[Data items]
- Opening Delimiter -
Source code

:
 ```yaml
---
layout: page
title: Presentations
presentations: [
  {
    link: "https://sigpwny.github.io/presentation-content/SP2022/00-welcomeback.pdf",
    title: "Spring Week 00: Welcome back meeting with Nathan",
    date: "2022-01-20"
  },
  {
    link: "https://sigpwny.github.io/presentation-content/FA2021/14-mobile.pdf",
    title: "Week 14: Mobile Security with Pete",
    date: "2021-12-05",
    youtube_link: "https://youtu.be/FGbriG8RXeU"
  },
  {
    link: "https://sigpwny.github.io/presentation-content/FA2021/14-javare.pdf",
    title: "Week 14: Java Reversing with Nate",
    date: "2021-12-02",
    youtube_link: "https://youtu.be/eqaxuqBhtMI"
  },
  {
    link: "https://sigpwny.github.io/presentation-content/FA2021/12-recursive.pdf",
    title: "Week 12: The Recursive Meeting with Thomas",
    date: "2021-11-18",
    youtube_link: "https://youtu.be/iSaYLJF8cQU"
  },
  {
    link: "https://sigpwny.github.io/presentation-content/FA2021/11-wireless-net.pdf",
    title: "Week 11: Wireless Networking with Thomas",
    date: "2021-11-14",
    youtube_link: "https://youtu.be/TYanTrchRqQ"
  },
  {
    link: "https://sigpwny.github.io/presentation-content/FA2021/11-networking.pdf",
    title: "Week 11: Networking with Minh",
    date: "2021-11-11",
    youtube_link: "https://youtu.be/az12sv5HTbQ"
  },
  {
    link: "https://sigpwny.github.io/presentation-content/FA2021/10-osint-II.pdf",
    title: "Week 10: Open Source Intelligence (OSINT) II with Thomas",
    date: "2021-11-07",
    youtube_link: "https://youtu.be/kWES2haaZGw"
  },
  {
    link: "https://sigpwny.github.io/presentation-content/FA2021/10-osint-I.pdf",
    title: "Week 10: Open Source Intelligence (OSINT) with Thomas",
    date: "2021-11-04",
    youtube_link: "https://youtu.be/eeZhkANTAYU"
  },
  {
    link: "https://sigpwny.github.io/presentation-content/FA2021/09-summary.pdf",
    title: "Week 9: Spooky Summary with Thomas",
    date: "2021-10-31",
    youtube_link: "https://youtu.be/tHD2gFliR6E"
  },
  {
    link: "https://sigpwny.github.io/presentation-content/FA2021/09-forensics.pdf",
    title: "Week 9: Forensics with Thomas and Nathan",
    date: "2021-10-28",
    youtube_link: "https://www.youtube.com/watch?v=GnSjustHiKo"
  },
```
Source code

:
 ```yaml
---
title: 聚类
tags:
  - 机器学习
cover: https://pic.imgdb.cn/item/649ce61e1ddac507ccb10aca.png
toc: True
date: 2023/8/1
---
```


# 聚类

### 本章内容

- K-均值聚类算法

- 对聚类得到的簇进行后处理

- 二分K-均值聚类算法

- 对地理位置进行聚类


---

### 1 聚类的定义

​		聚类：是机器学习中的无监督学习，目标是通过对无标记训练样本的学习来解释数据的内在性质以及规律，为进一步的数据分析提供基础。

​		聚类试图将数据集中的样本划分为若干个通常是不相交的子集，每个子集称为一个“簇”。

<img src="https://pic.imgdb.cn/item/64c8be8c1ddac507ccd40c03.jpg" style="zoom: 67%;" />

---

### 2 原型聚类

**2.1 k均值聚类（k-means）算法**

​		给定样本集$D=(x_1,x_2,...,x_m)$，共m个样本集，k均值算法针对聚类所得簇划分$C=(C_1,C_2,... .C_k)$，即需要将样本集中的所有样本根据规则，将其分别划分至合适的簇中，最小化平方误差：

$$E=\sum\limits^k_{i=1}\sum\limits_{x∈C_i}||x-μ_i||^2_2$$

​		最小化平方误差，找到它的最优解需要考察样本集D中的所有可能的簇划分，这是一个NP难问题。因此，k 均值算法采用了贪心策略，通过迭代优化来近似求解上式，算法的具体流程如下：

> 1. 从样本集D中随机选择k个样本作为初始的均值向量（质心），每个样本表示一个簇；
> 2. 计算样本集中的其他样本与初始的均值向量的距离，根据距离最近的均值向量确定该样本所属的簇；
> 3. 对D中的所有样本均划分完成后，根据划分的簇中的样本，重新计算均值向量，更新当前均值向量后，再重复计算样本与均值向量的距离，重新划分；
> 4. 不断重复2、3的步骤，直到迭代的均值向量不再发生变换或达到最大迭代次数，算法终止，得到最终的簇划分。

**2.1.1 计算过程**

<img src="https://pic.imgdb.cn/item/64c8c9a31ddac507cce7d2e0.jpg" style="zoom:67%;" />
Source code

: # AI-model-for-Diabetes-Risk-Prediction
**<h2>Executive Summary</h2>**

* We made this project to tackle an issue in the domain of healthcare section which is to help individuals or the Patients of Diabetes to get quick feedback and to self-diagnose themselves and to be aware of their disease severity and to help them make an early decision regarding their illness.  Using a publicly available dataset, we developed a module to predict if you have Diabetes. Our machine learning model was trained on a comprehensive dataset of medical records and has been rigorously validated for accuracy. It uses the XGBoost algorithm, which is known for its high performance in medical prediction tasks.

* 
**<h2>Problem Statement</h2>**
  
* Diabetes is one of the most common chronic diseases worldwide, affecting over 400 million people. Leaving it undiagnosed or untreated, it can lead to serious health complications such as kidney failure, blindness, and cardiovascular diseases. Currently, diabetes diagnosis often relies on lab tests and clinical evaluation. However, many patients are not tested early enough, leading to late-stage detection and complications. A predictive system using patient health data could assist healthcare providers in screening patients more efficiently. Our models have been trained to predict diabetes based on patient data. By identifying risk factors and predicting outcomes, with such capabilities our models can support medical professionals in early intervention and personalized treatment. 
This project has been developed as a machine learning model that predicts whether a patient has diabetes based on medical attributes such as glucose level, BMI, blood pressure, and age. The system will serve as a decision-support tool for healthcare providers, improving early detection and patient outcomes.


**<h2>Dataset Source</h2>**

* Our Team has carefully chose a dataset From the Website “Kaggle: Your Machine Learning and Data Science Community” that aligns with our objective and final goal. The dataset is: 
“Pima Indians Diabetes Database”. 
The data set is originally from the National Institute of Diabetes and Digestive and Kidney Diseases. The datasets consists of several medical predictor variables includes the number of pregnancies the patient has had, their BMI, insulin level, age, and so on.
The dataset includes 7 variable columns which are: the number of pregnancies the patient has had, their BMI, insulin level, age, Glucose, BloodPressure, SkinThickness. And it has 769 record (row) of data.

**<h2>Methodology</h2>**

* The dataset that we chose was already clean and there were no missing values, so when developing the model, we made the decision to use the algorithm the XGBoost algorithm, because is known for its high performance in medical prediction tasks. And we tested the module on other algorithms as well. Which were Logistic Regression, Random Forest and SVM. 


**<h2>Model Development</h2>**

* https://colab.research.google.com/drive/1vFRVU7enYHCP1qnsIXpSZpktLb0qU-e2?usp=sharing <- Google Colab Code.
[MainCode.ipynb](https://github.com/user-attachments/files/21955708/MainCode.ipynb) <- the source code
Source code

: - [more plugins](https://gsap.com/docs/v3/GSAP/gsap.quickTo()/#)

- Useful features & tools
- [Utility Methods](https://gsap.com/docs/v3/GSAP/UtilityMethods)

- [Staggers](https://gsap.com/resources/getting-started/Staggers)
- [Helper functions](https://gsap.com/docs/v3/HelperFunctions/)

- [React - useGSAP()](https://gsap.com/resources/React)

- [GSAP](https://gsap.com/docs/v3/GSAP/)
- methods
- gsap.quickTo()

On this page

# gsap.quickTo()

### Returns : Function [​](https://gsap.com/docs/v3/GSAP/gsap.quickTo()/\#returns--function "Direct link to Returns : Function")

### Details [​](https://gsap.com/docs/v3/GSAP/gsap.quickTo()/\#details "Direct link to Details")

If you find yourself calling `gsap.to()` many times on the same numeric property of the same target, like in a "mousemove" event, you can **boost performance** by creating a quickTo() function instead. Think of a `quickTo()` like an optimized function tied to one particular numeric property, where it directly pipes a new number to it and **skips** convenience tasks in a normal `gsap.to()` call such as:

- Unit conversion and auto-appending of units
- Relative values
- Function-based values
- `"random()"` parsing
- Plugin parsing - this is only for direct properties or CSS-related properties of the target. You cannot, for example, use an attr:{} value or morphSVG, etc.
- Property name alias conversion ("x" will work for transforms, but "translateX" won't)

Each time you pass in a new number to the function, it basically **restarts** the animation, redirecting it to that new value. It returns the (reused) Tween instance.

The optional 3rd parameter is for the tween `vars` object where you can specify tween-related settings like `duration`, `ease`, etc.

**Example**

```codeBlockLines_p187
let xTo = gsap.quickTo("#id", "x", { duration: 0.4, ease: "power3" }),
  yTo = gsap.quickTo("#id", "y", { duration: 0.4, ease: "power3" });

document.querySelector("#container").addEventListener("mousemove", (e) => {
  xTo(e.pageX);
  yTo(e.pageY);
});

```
- Closing Delimiter -
Exercise requirements
Please find every line in the records above that holds the word "docs" and copy it.

Result
: - [more plugins](https://gsap.com/docs/v3/GSAP/gsap.quickTo()/#)
- [Utility Methods](https://gsap.com/docs/v3/GSAP/UtilityMethods)
- [Helper functions](https://gsap.com/docs/v3/HelperFunctions/)
- [GSAP](https://gsap.com/docs/v3/GSAP/)
### Returns : Function [​](https://gsap.com/docs/v3/GSAP/gsap.quickTo()/\#returns--function "Direct link to Returns : Function")
### Details [​](https://gsap.com/docs/v3/GSAP/gsap.quickTo()/\#details "Direct link to Details")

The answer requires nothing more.